To factorize the polynomial \( x^{3}-2 x^{2}-15 x+36=0 \), we can use the Rational Root Theorem to test for possible rational roots. Testing \( x = 3 \): \[ 3^{3} - 2(3^{2}) - 15(3) + 36 = 27 - 18 - 45 + 36 = 0 \] So, \( x - 3 \) is a factor. Now, we can perform polynomial long division or synthetic division to divide \( x^{3}-2 x^{2}-15 x+36 \) by \( x - 3 \). The result is \( x^{2} + x - 12 \).

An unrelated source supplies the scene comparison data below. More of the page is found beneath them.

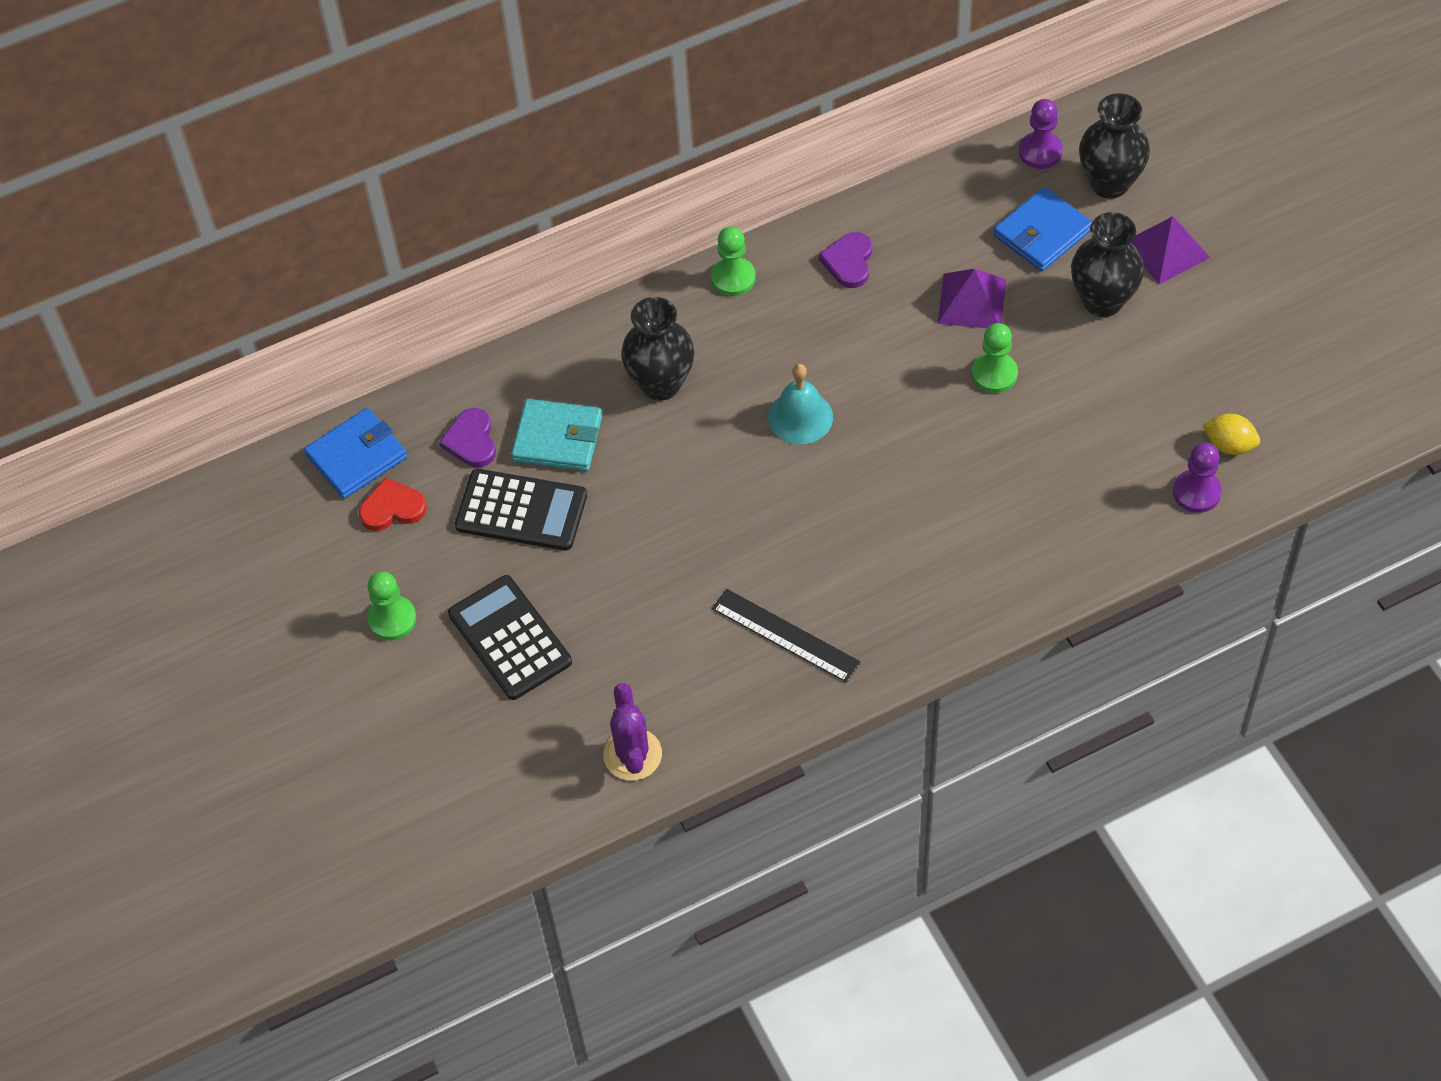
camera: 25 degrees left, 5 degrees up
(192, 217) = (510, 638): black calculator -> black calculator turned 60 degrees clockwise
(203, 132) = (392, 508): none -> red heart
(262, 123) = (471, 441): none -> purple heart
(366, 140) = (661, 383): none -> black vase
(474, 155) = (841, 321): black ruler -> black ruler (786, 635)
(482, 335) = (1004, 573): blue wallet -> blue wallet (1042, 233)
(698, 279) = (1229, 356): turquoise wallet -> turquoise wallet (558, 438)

Next, we factor \( x^{2} + x - 12 \): \[ x^{2} + x - 12 = (x - 3)(x + 4) \] Now we can write the original polynomial as: \[ (x - 3)^{2}(x + 4) = 0 \] Setting each factor to zero gives us the roots: 1. \( x - 3 = 0 \) → \( x = 3 \) (with multiplicity 2) 2. \( x + 4 = 0 \) → \( x = -4 \) Thus, the solutions to the equation \( x^{3}-2 x^{2}-15 x+36=0 \) are \( x = 3 \) (with multiplicity 2) and \( x = -4 \).